Bir diğer aşamamız “Geziler”i planlarken, öğrencilerin gezilerden keyif alması ve daha fazla ayrıntıyı fark etmesi hareket noktamız oldu. Bu anlamda, İstanbul Arkeoloji Müzesi gezimiz çok etkili geçti. Bir öğretmen etkileşimli yönergeler hazırladı. Müzeye giden öğrenciler, yönergedeki QR kodunu bulup, cep telefonlarıyla okuttuğunda, o esere dair kısa bir belgesele ya da yazıya ulaştı. Böylece, teknolojiyi de işin içine kattık. Gezilerimiz, Kadıköy ve Moda semtleri, Kandilli Rasathanesi, İstanbul Modern Müzesi gibi duraklarla sürdü. İçinde yaşadıkları kenti, belgesellerde izledikleri ve kitaplarda okudukları kentle bağdaştırmak adına, bu geziler çok anlamlı ve yararlı oldu.

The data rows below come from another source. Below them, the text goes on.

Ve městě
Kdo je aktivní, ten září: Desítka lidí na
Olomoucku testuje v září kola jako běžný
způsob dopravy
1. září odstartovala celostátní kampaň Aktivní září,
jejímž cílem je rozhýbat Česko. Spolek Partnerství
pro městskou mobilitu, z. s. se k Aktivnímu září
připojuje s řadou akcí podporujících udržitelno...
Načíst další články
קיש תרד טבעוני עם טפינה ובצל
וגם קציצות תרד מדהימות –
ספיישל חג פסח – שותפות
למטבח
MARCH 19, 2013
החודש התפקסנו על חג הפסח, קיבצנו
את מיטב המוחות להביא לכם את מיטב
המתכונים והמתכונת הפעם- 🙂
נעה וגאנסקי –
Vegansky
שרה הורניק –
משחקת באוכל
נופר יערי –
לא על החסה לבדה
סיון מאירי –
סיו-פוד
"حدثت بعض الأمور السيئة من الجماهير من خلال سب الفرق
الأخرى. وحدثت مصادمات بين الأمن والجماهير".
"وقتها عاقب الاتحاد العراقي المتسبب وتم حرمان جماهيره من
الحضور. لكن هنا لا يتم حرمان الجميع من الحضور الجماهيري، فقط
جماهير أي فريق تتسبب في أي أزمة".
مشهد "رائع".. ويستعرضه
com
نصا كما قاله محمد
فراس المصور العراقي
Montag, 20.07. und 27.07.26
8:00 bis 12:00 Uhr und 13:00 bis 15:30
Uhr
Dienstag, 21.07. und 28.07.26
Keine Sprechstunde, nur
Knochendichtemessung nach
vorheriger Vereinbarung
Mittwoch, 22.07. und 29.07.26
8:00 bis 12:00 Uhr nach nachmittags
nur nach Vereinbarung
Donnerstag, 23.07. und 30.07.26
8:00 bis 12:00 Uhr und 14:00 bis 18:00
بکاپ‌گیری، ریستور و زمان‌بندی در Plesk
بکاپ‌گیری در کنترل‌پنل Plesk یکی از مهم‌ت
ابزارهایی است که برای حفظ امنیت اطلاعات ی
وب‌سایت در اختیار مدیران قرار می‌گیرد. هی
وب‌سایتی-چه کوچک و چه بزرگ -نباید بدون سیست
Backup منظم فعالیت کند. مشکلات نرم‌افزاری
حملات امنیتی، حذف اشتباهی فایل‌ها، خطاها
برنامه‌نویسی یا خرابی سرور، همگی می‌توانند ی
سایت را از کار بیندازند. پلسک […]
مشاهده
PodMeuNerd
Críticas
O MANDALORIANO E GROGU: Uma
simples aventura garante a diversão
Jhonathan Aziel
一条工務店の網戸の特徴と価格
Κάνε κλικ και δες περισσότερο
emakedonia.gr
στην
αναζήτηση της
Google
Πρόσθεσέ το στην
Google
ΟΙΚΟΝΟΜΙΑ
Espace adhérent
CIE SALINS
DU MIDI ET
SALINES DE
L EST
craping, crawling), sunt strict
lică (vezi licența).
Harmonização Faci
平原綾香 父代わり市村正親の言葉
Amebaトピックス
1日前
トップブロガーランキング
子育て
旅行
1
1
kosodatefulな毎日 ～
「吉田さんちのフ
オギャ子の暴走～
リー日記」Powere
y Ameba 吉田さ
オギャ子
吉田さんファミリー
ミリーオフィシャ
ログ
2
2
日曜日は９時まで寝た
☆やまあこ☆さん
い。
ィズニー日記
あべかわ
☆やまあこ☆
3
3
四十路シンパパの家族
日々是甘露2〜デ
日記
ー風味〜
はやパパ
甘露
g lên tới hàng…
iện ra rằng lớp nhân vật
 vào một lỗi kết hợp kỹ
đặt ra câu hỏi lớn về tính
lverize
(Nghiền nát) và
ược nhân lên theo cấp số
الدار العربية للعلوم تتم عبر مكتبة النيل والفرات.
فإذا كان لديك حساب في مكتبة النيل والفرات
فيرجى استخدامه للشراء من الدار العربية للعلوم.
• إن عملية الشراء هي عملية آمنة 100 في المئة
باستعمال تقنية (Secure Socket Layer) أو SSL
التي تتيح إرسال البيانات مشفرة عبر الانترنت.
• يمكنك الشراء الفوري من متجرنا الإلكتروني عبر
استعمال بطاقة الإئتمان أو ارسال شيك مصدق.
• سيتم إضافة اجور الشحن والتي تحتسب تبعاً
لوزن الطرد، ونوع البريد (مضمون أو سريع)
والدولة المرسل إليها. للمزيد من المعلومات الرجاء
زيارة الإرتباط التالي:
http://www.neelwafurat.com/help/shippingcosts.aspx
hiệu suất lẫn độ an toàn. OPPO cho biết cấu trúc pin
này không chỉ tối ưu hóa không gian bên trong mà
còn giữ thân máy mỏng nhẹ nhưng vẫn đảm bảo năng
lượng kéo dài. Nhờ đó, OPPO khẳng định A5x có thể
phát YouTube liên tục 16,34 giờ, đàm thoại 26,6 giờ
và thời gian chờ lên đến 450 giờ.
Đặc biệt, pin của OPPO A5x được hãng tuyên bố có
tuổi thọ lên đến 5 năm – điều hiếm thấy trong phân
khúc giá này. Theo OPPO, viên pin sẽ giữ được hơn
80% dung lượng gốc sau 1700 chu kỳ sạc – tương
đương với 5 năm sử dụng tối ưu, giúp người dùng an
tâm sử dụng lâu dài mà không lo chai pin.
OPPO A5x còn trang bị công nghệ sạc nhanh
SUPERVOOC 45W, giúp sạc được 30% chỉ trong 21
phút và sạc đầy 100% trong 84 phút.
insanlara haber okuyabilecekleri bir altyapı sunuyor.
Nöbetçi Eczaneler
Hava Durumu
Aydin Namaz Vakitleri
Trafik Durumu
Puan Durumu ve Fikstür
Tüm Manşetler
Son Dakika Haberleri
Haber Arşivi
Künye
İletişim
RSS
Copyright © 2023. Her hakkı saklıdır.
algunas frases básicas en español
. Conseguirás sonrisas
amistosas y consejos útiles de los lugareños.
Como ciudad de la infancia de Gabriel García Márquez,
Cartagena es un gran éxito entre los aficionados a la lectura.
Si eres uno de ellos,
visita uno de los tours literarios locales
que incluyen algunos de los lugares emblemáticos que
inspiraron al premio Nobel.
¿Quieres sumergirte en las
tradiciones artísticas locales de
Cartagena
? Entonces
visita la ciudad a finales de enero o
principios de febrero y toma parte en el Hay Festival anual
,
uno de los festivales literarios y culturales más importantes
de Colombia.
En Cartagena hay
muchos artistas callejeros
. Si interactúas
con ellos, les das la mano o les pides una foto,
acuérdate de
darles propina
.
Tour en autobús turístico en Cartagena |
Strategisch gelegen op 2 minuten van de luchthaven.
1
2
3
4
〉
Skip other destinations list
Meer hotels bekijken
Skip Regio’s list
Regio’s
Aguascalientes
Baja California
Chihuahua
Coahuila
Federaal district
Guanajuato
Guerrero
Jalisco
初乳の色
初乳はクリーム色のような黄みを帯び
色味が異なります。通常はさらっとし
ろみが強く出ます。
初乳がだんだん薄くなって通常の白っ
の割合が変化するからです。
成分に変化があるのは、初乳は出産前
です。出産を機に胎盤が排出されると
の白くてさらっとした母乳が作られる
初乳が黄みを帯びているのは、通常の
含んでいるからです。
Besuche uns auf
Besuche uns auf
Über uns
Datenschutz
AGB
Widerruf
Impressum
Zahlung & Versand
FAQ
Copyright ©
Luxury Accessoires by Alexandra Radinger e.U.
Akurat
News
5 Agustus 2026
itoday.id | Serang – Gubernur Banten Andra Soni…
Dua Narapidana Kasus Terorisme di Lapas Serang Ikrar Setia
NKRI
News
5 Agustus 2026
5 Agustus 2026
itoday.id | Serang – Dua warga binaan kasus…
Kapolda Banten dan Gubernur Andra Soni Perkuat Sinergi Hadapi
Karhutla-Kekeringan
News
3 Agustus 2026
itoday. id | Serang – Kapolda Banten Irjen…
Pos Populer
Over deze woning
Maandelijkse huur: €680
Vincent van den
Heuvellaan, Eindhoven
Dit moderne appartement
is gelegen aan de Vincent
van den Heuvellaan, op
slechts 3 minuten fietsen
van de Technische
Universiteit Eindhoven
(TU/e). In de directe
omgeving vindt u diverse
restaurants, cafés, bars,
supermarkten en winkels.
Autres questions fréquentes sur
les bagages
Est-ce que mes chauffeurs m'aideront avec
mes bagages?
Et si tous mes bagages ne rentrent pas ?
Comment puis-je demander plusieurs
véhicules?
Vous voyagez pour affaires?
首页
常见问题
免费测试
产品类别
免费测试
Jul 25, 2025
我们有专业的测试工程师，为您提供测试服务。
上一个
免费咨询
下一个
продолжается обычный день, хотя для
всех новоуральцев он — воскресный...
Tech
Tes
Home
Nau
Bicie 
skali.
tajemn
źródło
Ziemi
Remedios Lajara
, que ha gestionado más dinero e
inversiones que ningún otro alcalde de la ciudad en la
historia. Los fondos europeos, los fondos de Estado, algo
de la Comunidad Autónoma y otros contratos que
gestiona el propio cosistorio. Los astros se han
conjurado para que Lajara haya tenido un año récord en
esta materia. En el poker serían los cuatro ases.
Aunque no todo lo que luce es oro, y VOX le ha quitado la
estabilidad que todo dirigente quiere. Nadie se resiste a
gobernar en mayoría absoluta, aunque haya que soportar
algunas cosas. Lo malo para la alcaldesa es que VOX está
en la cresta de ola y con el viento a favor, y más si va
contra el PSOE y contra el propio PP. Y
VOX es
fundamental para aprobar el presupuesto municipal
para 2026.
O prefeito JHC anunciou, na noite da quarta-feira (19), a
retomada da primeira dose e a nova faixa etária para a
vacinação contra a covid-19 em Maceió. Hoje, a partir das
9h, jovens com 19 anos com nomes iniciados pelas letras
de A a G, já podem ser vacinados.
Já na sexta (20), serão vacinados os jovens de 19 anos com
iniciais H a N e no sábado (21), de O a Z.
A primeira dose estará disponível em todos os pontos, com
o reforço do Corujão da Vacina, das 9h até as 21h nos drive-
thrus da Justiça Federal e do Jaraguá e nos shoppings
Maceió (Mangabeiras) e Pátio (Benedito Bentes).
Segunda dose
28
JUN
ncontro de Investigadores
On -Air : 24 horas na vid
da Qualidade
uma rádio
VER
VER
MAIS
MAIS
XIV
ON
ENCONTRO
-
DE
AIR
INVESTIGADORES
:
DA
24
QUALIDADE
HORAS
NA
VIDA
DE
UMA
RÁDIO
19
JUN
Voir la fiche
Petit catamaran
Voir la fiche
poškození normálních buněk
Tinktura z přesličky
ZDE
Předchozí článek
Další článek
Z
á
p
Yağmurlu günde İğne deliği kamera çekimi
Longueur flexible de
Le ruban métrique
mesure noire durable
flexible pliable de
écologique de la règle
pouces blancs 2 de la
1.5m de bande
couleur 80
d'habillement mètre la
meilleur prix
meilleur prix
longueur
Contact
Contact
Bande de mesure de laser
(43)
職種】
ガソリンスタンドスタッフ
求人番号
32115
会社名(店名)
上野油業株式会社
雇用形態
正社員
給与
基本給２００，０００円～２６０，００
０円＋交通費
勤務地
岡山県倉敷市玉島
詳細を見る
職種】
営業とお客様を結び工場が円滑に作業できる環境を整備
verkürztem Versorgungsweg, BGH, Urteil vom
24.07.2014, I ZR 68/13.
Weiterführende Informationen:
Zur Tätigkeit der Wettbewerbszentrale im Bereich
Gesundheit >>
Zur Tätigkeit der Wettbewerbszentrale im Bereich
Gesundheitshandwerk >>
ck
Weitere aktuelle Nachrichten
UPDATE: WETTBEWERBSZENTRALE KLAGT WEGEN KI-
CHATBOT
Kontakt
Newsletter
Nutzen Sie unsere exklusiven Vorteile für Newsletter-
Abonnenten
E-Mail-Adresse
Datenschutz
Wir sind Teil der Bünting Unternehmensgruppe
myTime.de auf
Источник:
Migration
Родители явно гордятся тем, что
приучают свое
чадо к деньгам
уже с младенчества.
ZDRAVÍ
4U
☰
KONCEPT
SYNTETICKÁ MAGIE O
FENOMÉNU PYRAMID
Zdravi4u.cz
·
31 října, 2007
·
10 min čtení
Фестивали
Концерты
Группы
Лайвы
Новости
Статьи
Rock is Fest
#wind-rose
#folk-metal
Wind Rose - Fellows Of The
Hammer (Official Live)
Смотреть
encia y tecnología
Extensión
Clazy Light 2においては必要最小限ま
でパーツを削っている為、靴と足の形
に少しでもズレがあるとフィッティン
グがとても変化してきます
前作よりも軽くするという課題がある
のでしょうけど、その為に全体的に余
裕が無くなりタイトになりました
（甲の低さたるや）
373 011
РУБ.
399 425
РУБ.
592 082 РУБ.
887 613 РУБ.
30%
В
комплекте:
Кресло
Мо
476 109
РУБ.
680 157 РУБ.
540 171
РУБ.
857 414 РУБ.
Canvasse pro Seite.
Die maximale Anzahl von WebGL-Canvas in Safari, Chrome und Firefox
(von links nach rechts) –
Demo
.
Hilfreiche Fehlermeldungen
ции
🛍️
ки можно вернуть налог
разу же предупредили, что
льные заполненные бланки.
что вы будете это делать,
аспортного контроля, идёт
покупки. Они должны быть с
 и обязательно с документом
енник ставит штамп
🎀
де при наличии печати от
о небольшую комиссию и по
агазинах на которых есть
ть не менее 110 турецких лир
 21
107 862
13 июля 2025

“Söyleşiler ve Yazar Buluşmaları” vesilesiyle öğrencilerimiz, Tolga Gümüşay, Mine Soysal ve Celil Oker ile söyleşti. İstanbul üzerine hikâye yazmak isteyenler de oldu. Celil Bey bizi kırmadı ve yaklaşık 25 öğrenciyle yaratıcı yazarlık atölyesi gerçekleştirdi. Bu atölyeye asıl grubumuz dışından, yazmaya ilgili duyan öğrenciler de katıldı.
Tolga Gümüşay, Kareli Öyküler kitabında çektiği İstanbul fotoğraflarının öykülerini derlemişti. Bu fikrin, cep telefonlarını sadece sosyal medya için kullanan öğrencilerimizi de cesaretlendirmesini umduk. Fotoğraf makinesine ihtiyaç duymadan, dikkatlerini çeken bir kare fotoğraflayıp, öyküsünü yazabileceklerini Tolga Gümüşay ile fark ettiler.
Kitapları yola çıkış nedenimiz olan Mine Soysal da, öğrencilerimizle söyleşmek için okulumuza geldi. Bir yazar gördüğünde çok çekinen, konuşamayan öğrencilerimiz, Mine Hanım’ın kurduğu diyalog ve sıcak temasla, bol bol konuştu, uygulama sürecine gerçek anlamda katıldıklarını bir kez daha gösterdiler.
Çalışmalarımız; İstanbul’un Semtleri’ni gezip fotoğraflayarak, araştırarak, Eski İstanbul’u ailelerden dinleyerek, İstanbul’un Bitkileri ve İstanbul’un Balık Türleri üzerine araştırmalar yaparak sürüyor.